Name: Joey Hess
Member since: 2000-03-06 23:42:41
Last Login: 2007-08-10 02:38:55
Homepage: http://kitenet.net/~joey
thoughts on chrome
Using a separate process for each web page and each component has been something I've always wanted a web browser to do. It's so conceptually clean and has such nice properties, and processes are so cheap in linux. Hats off to the people who made that a reality.
On the other hand, I'm guessing that chrome's guts will be tied into the google backend services so tightly that you can't really tell where the one stops and the other begins. Since I'm not interested in being a sharecropper, and would prefer to see people empowered with services they control, I have worries.

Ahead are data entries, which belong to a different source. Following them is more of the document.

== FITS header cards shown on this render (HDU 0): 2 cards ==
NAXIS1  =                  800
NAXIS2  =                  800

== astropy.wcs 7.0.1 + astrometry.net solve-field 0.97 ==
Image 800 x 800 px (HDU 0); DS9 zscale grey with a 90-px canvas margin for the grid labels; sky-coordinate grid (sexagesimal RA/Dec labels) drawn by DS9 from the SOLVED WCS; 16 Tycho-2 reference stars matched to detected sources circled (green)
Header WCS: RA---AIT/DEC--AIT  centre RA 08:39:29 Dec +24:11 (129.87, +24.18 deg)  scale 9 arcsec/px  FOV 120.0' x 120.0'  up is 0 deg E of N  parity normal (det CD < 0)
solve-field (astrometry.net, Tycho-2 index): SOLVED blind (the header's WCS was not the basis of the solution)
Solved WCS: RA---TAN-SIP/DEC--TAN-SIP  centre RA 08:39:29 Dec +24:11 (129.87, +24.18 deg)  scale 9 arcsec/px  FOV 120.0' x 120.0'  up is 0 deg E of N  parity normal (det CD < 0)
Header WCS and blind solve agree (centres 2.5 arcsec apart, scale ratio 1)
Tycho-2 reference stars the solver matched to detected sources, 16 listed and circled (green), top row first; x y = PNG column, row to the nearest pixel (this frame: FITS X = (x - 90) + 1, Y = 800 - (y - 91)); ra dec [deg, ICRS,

It's easy to forget how much of the modern browser's er ... chrome ... is
based on web services that could change, go away, or be DNS hijacked at any
time. I'd like to see a web proxy that takes all traffic to *.google.com
and rot-13's it, to demonstrate how many things rely on this one company.
life: day 11830
Yesterday was a grim and dismal day. Highlights were stunting the growth of lots of grass, clover, and weeds, and watching the evacuation of New Orleans on streaming TV. (While remembering tuning in to an AM station late at night as Katrina was headed that way, and wondering why things seemed so calm and there was so little traffic.) Lowlights were existential blah.
Today, trucking adventure to get out to Anna's, then hauled cinderblocks up the hill to the yurt, built a fire pit and we dined on lamb kabobs and her delicious garlic fried green beans.
human nature
Have you noticed that 90% of the 30-day fscks on laptop boot happen when it's on battery power? Even if it's only on battery power 50% of the time. One of these days I need to fix it so that ctrl-c makes it cleanly abort, rather than mount the disk read-only and fail to boot.
Also, Amazon prime is super dangerous. I tried their free trial and bought a large amount more books and stuff online than I usually would. Their usual free shipping requires bundling things up over time, and delays the instant gratification by shipping slowly. That tends to discourage impulse buys very nicely. Which is a weird decision for a company to make.
vacation
This "beach trip" was unusual, as its ocracode shows:
OBX1.1 P5/6/4 L6 S12+b----c---- U10(mountains,freshwater,etc) T0 f0 b0 Rd Bb----m----n---- F+ SC----s--g0 H----f0i0.5 V+++s--m0 E-r--
Here are 4 generations of Hess's on a visit to the Bluff Mountain Preserve, which is not normally open to the public and has what is supposed to be the only fen in the southern Appalachians.
Also, I no longer have a car after that trip. I am, however, looking at various electric bicycles. As someone who hates being posessed by posessions, I'm happy that losing my car doesn't really bother me.
Oh, and Leo has kitty-laryngitis.
cutting back
I'm going to cut down on debian-related stuff further. At least until next DebConf, I plan to reduce my involvement in the project to a minimum.
So, I'm unsubscribing from all (52!) lists now, except debian-devel-announce. Feel free to mail me privatly if you want to ask about anything. I'll still see bug reports.